» **Your task**
Copy out the listing below line for line, without altering any word or character.

» **Excerpted data**
- - -
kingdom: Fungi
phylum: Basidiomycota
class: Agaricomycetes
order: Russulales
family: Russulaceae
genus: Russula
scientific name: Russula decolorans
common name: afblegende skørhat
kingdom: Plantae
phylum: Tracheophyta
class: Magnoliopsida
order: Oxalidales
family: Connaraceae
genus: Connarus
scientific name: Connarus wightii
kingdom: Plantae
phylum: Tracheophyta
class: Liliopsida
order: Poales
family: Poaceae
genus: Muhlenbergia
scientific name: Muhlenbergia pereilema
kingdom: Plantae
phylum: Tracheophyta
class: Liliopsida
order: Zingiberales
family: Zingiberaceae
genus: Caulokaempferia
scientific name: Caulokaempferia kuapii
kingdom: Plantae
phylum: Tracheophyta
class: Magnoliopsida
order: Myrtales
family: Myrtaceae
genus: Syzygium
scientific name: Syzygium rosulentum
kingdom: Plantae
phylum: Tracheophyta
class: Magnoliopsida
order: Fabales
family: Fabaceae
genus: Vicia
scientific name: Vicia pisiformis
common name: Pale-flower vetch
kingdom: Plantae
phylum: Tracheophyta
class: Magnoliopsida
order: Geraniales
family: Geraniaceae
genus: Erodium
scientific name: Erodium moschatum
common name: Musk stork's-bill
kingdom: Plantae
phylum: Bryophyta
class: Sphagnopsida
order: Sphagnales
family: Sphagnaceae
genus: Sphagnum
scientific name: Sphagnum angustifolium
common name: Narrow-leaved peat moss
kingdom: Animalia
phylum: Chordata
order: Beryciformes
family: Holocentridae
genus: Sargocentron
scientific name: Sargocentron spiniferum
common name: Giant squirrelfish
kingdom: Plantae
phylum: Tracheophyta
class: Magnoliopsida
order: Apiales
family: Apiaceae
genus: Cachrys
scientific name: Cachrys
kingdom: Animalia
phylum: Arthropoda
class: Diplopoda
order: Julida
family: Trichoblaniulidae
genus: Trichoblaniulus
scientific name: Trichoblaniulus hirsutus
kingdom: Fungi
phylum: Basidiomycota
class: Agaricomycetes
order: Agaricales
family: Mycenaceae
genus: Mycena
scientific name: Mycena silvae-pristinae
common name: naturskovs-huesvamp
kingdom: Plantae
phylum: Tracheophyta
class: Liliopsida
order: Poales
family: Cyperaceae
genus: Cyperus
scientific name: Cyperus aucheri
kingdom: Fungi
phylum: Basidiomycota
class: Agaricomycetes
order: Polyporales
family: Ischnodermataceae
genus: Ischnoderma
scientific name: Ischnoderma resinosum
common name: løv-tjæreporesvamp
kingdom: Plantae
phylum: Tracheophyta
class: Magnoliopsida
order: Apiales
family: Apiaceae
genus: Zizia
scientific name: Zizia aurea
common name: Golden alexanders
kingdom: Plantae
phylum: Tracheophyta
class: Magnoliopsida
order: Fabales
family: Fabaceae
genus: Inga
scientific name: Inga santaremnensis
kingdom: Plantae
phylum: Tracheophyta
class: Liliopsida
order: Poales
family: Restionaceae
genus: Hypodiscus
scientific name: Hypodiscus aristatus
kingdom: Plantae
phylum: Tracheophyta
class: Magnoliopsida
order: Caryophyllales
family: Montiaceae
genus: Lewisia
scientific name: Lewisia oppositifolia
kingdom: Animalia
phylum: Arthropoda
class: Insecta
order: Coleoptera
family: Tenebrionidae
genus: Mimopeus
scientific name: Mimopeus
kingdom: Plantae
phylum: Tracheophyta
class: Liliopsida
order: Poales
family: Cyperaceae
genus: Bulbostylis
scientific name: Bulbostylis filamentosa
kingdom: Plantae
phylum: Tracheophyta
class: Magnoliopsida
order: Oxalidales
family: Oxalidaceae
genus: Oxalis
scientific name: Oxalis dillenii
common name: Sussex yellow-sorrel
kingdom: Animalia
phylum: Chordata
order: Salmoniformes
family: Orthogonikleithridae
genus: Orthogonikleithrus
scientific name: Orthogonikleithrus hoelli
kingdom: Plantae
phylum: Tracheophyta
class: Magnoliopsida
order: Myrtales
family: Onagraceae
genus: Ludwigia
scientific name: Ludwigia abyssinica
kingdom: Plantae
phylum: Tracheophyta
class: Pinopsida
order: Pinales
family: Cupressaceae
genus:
- - -
» **Correct answer**
kingdom: Fungi
phylum: Basidiomycota
class: Agaricomycetes
order: Russulales
family: Russulaceae
genus: Russula
scientific name: Russula decolorans
common name: afblegende skørhat
kingdom: Plantae
phylum: Tracheophyta
class: Magnoliopsida
order: Oxalidales
family: Connaraceae
genus: Connarus
scientific name: Connarus wightii
kingdom: Plantae
phylum: Tracheophyta
class: Liliopsida
order: Poales
family: Poaceae
genus: Muhlenbergia
scientific name: Muhlenbergia pereilema
kingdom: Plantae
phylum: Tracheophyta
class: Liliopsida
order: Zingiberales
family: Zingiberaceae
genus: Caulokaempferia
scientific name: Caulokaempferia kuapii
kingdom: Plantae
phylum: Tracheophyta
class: Magnoliopsida
order: Myrtales
family: Myrtaceae
genus: Syzygium
scientific name: Syzygium rosulentum
kingdom: Plantae
phylum: Tracheophyta
class: Magnoliopsida
order: Fabales
family: Fabaceae
genus: Vicia
scientific name: Vicia pisiformis
common name: Pale-flower vetch
kingdom: Plantae
phylum: Tracheophyta
class: Magnoliopsida
order: Geraniales
family: Geraniaceae
genus: Erodium
scientific name: Erodium moschatum
common name: Musk stork's-bill
kingdom: Plantae
phylum: Bryophyta
class: Sphagnopsida
order: Sphagnales
family: Sphagnaceae
genus: Sphagnum
scientific name: Sphagnum angustifolium
common name: Narrow-leaved peat moss
kingdom: Animalia
phylum: Chordata
order: Beryciformes
family: Holocentridae
genus: Sargocentron
scientific name: Sargocentron spiniferum
common name: Giant squirrelfish
kingdom: Plantae
phylum: Tracheophyta
class: Magnoliopsida
order: Apiales
family: Apiaceae
genus: Cachrys
scientific name: Cachrys
kingdom: Animalia
phylum: Arthropoda
class: Diplopoda
order: Julida
family: Trichoblaniulidae
genus: Trichoblaniulus
scientific name: Trichoblaniulus hirsutus
kingdom: Fungi
phylum: Basidiomycota
class: Agaricomycetes
order: Agaricales
family: Mycenaceae
genus: Mycena
scientific name: Mycena silvae-pristinae
common name: naturskovs-huesvamp
kingdom: Plantae
phylum: Tracheophyta
class: Liliopsida
order: Poales
family: Cyperaceae
genus: Cyperus
scientific name: Cyperus aucheri
kingdom: Fungi
phylum: Basidiomycota
class: Agaricomycetes
order: Polyporales
family: Ischnodermataceae
genus: Ischnoderma
scientific name: Ischnoderma resinosum
common name: løv-tjæreporesvamp
kingdom: Plantae
phylum: Tracheophyta
class: Magnoliopsida
order: Apiales
family: Apiaceae
genus: Zizia
scientific name: Zizia aurea
common name: Golden alexanders
kingdom: Plantae
phylum: Tracheophyta
class: Magnoliopsida
order: Fabales
family: Fabaceae
genus: Inga
scientific name: Inga santaremnensis
kingdom: Plantae
phylum: Tracheophyta
class: Liliopsida
order: Poales
family: Restionaceae
genus: Hypodiscus
scientific name: Hypodiscus aristatus
kingdom: Plantae
phylum: Tracheophyta
class: Magnoliopsida
order: Caryophyllales
family: Montiaceae
genus: Lewisia
scientific name: Lewisia oppositifolia
kingdom: Animalia
phylum: Arthropoda
class: Insecta
order: Coleoptera
family: Tenebrionidae
genus: Mimopeus
scientific name: Mimopeus
kingdom: Plantae
phylum: Tracheophyta
class: Liliopsida
order: Poales
family: Cyperaceae
genus: Bulbostylis
scientific name: Bulbostylis filamentosa
kingdom: Plantae
phylum: Tracheophyta
class: Magnoliopsida
order: Oxalidales
family: Oxalidaceae
genus: Oxalis
scientific name: Oxalis dillenii
common name: Sussex yellow-sorrel
kingdom: Animalia
phylum: Chordata
order: Salmoniformes
family: Orthogonikleithridae
genus: Orthogonikleithrus
scientific name: Orthogonikleithrus hoelli
kingdom: Plantae
phylum: Tracheophyta
class: Magnoliopsida
order: Myrtales
family: Onagraceae
genus: Ludwigia
scientific name: Ludwigia abyssinica
kingdom: Plantae
phylum: Tracheophyta
class: Pinopsida
order: Pinales
family: Cupressaceae
genus:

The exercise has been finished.